Self taught, Day brought a more documentary look to fashion imagery, in which she often included autobiographical elements. Her pictures unflinchingly document her life and relationships with a realist snapshot aesthetic-representing a youth culture set against the glamour of fashion and avoiding fictionalization or voyeurism.
Gaining notoriety both for a scandalous photo of Kate Moss in Vogue in 1993 and for pioneering so-called ‘grunge’ fashion photography, she was exiled from the mainstream fashion media-which had always been wary of her potential for controversy
FRANCESCA WOODMAN
Francesca Stern Woodman was an American photographer best known for her black and white pictures featuring either herself or female models. Despite her short career, which ended with her suicide at the age of 22, Woodman produced over 800 untitled prints.
Influenced by Surrealism and Conceptual Art, her work often featured recurring symbolic motifs such as birds, mirrors, and skulls. Many of her photographs show women, naked or clothed, blurred, merging with their surroundings, or whose faces are obscured.
RYAN MCGINLEY
Ryan McGinley was born on October 17, 1977, in Ramsey, New Jersey.
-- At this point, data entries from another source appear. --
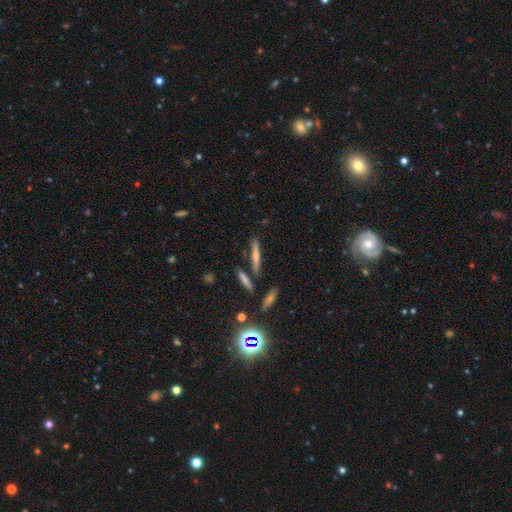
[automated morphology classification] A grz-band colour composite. It shows a smooth galaxy with no disk features (53%) that is cigar-shaped (88%). Merging: none (77%).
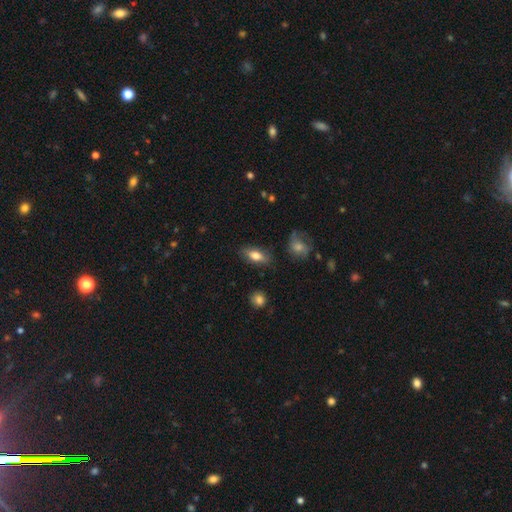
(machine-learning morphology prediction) A smooth galaxy with no disk features (75%) that is in between round and cigar-shaped (81%).

Vote fractions:
- Smooth or featured? smooth: 75% / featured or disk: 18% / star or artifact: 7%
- How rounded? in between: 81% / cigar-shaped: 15% / round: 4%
- Merging? none: 82% / minor disturbance: 13% / major disturbance: 3% / merger: 2%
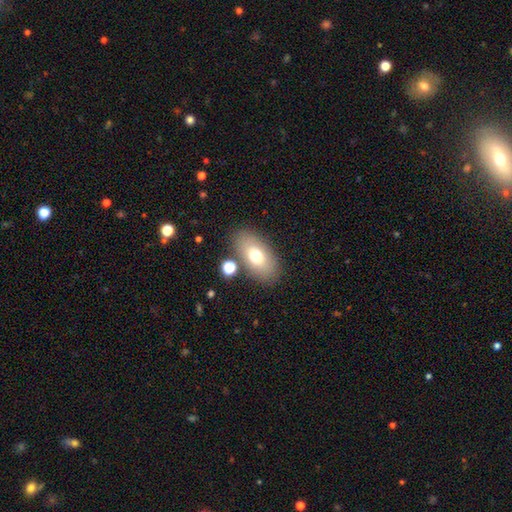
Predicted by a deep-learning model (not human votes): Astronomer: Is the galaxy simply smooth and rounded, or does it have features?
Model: smooth — 70%.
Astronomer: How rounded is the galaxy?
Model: in between — 91%.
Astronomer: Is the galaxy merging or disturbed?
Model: none — 80%.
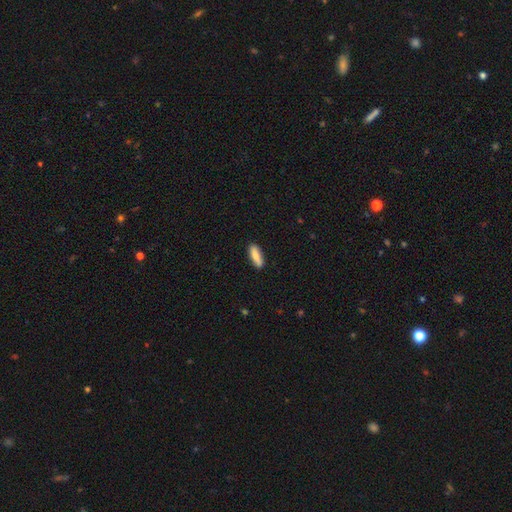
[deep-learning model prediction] Overall: smooth (76%). How rounded: in between (52%; cigar-shaped 46%). Merging: none (87%).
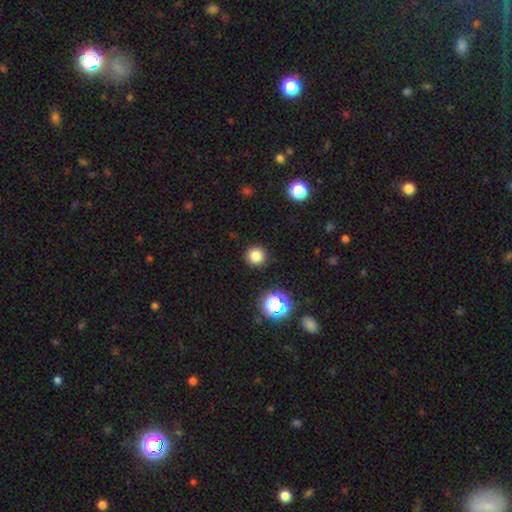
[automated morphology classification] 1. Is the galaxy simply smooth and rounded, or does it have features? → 80% smooth, 16% star or artifact, 5% featured or disk.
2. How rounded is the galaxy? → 95% round, 4% in between, 1% cigar-shaped.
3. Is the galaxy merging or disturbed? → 91% none, 5% minor disturbance, 2% major disturbance, 1% merger.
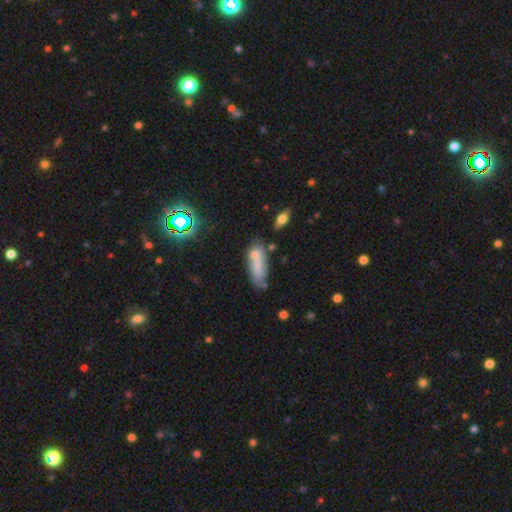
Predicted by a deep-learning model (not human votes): Smooth or featured? smooth (63%)
How rounded? in between (49%)
Merging? none (55%)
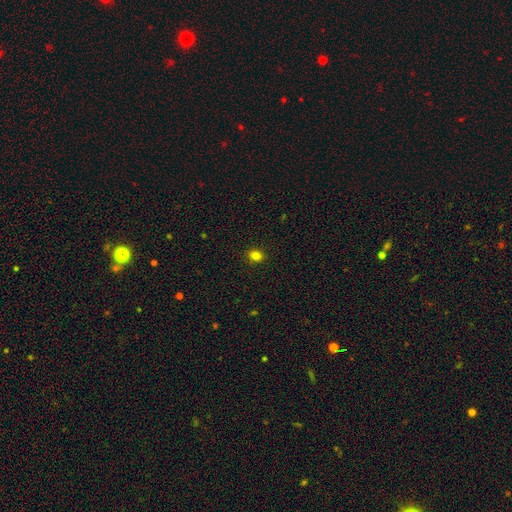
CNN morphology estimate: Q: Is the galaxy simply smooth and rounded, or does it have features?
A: smooth — 82%.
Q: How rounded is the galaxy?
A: round — 60%.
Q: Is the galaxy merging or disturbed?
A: none — 90%.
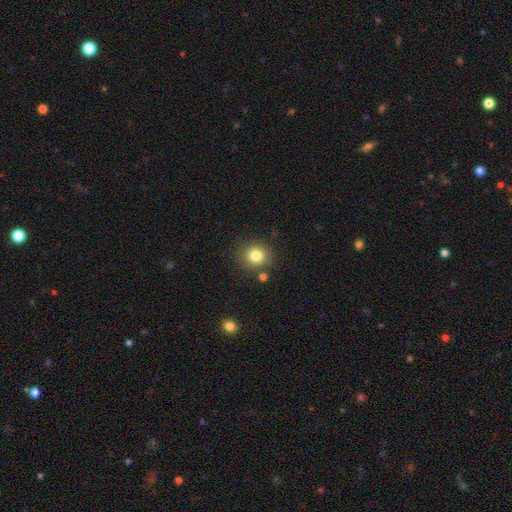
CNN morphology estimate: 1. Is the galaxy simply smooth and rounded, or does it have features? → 81% smooth, 12% star or artifact, 7% featured or disk.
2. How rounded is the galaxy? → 89% round, 10% in between, 1% cigar-shaped.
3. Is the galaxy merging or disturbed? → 82% none, 10% minor disturbance, 5% merger, 3% major disturbance.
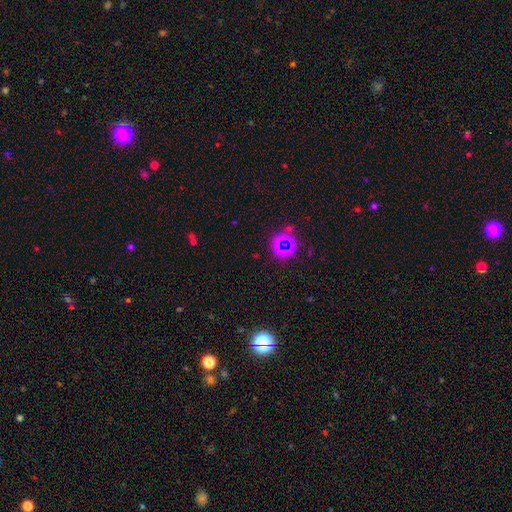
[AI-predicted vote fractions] Q: Smooth or featured?
A: star or artifact (69%); runner-up: smooth (22%)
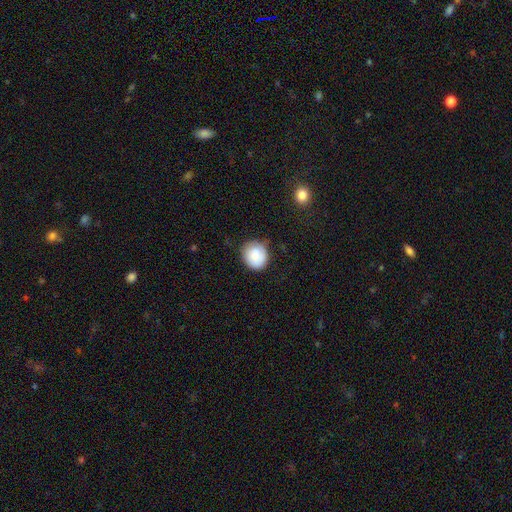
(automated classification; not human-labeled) smooth 82%, featured or disk 11%, star or artifact 8%. Down the decision tree: how rounded — round (83%); merging — none (70%).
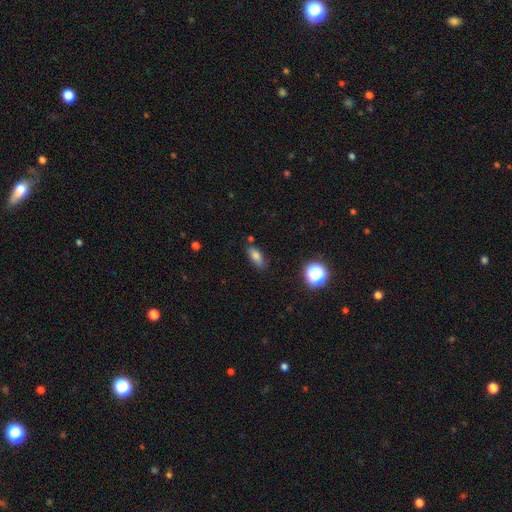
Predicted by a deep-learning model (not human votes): The model was most divided on "how rounded": in between: 79%, cigar-shaped: 15%, round: 6%. More confident: smooth or featured — smooth (79%); merging — none (78%).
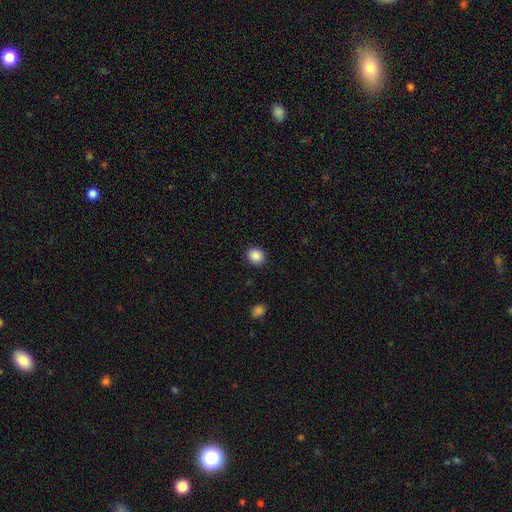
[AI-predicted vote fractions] Smooth or featured? smooth (88%)
How rounded? round (69%)
Merging? none (90%)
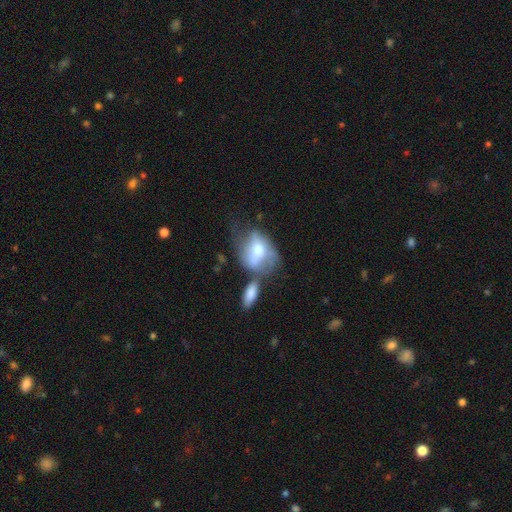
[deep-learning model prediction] Smooth or featured: smooth — 52% (featured or disk — 40%)
How rounded: in between — 76% (round — 21%)
Merging: merger — 34% (major disturbance — 26%)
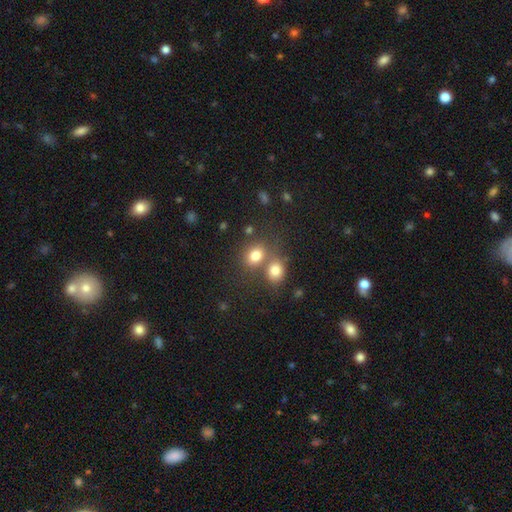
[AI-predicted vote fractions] Smooth or featured? Predicted: smooth (p=0.78). How rounded? Predicted: round (p=0.52). Merging? Predicted: merger (p=0.44).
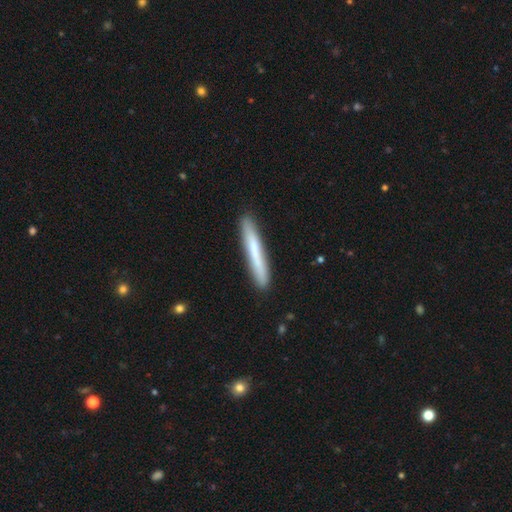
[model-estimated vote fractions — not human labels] Morphology: type=smooth (61%); roundness=cigar-shaped (96%); merging=none (88%).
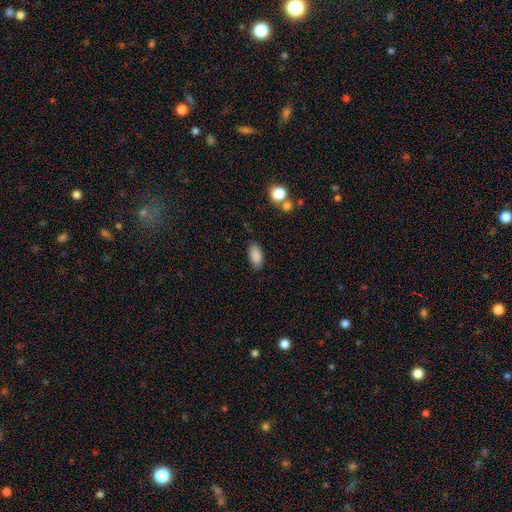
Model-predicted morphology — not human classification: This is clearly a smooth galaxy (87%). How rounded: clearly in between (92%). Merging: clearly none (82%).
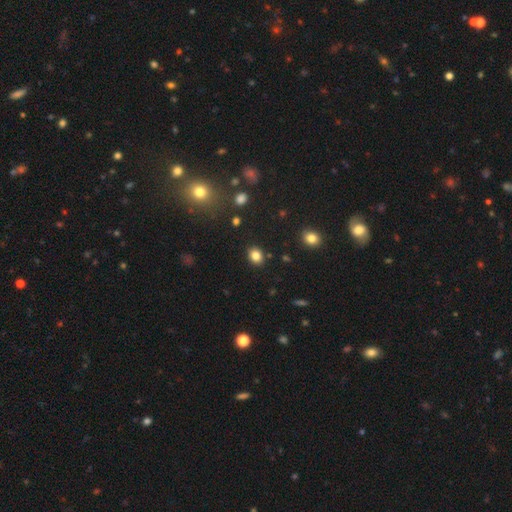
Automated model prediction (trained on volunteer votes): The model was most divided on "how rounded": round: 53%, in between: 46%, cigar-shaped: 1%. More confident: merging — none (88%); smooth or featured — smooth (83%).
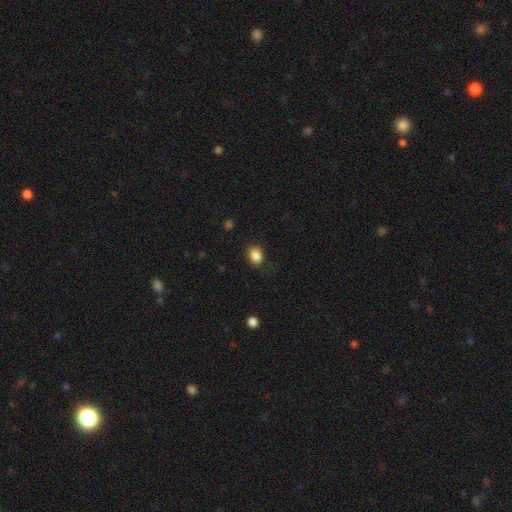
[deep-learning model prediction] Smooth or featured: smooth — 87% (star or artifact — 10%)
How rounded: in between — 60% (round — 39%)
Merging: none — 81% (minor disturbance — 14%)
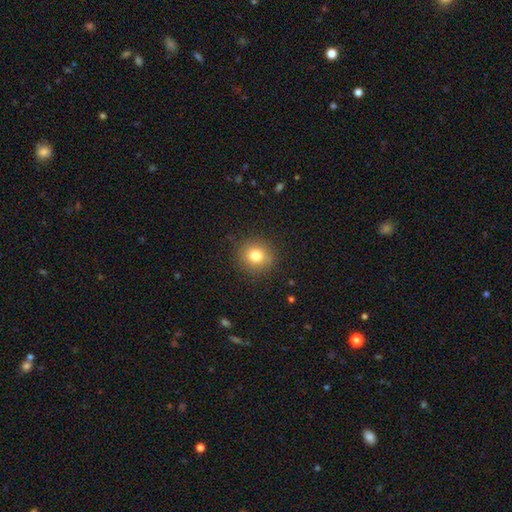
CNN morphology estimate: smooth-or-featured: smooth: 79% | star or artifact: 12% | featured or disk: 9%
  how-rounded: round: 89% | in between: 10% | cigar-shaped: 1%
  merging: none: 89% | minor disturbance: 8% | major disturbance: 3% | merger: 1%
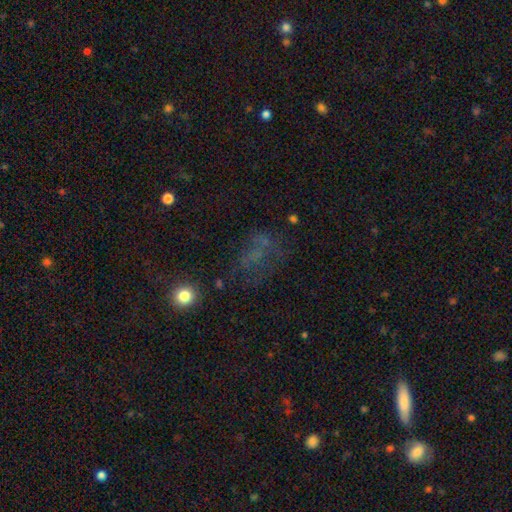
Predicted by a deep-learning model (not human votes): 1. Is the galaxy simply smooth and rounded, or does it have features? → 37% star or artifact, 34% smooth, 28% featured or disk.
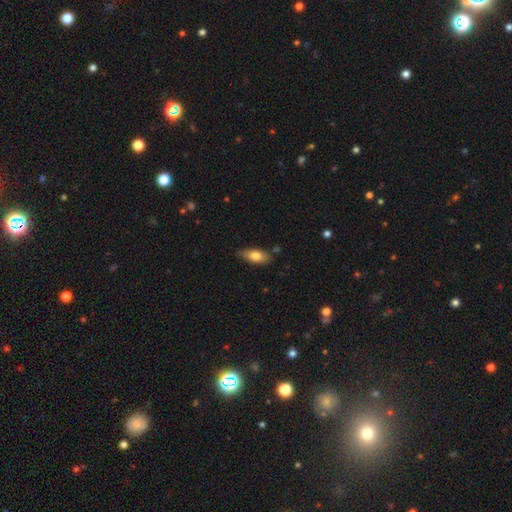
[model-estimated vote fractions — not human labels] Overall: smooth (75%). How rounded: in between (80%). Merging: none (75%).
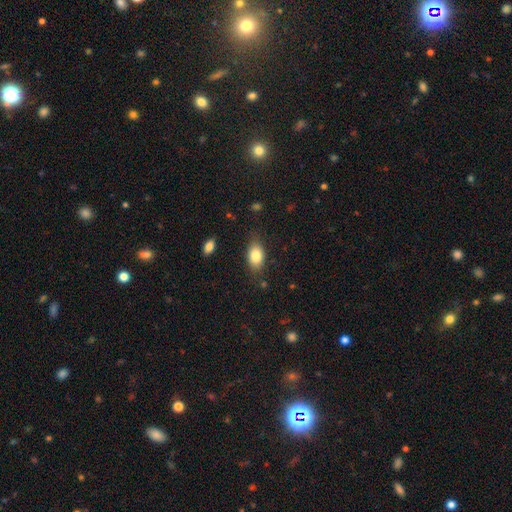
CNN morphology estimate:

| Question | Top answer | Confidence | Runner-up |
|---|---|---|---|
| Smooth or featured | smooth | 84% | featured or disk (9%) |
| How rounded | in between | 89% | round (8%) |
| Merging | none | 79% | minor disturbance (16%) |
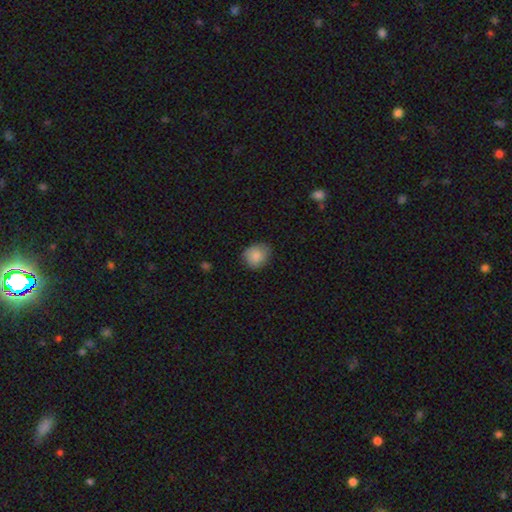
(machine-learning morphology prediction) smooth-or-featured: smooth: 85% | star or artifact: 8% | featured or disk: 7%
  how-rounded: round: 64% | in between: 35% | cigar-shaped: 1%
  merging: none: 69% | minor disturbance: 26% | major disturbance: 5% | merger: 1%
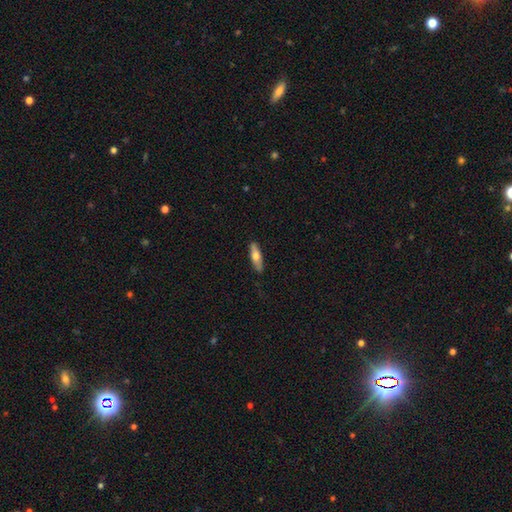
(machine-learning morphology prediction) smooth-or-featured: smooth: 64% | featured or disk: 31% | star or artifact: 6%
  how-rounded: cigar-shaped: 55% | in between: 43% | round: 2%
  merging: none: 86% | minor disturbance: 11% | major disturbance: 2% | merger: 1%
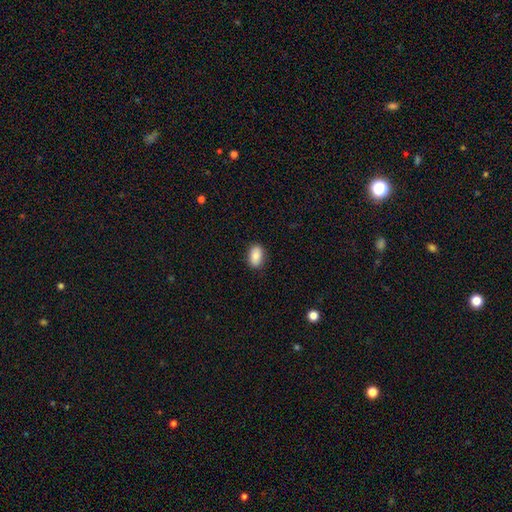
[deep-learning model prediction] smooth-or-featured: smooth: 86% | star or artifact: 7% | featured or disk: 7%
  how-rounded: in between: 89% | round: 9% | cigar-shaped: 2%
  merging: none: 87% | minor disturbance: 10% | major disturbance: 2% | merger: 1%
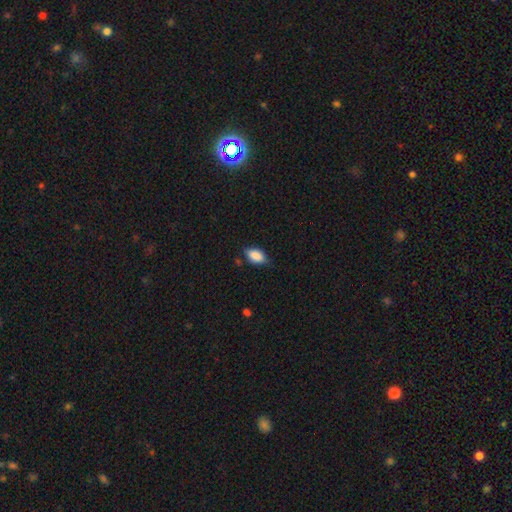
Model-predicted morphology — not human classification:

He received a BFA in graphic design at Parsons School of Design, New York, in 2000. That same year he staged his first solo show of photographs, The Kids Are Alright, inside an abandoned warehouse in New York’s SoHo neighbourhood.
McGinley’s work typically features young, white models outdoors, captured in a carefree mode that the artist calls an “evidence of fun. He gravitated toward street culture early in his adolescence and began hanging out with a band of self-proclaimed outsiders—skateboarders, club kids, graffiti artists, queer-identified youths, and indie musicians.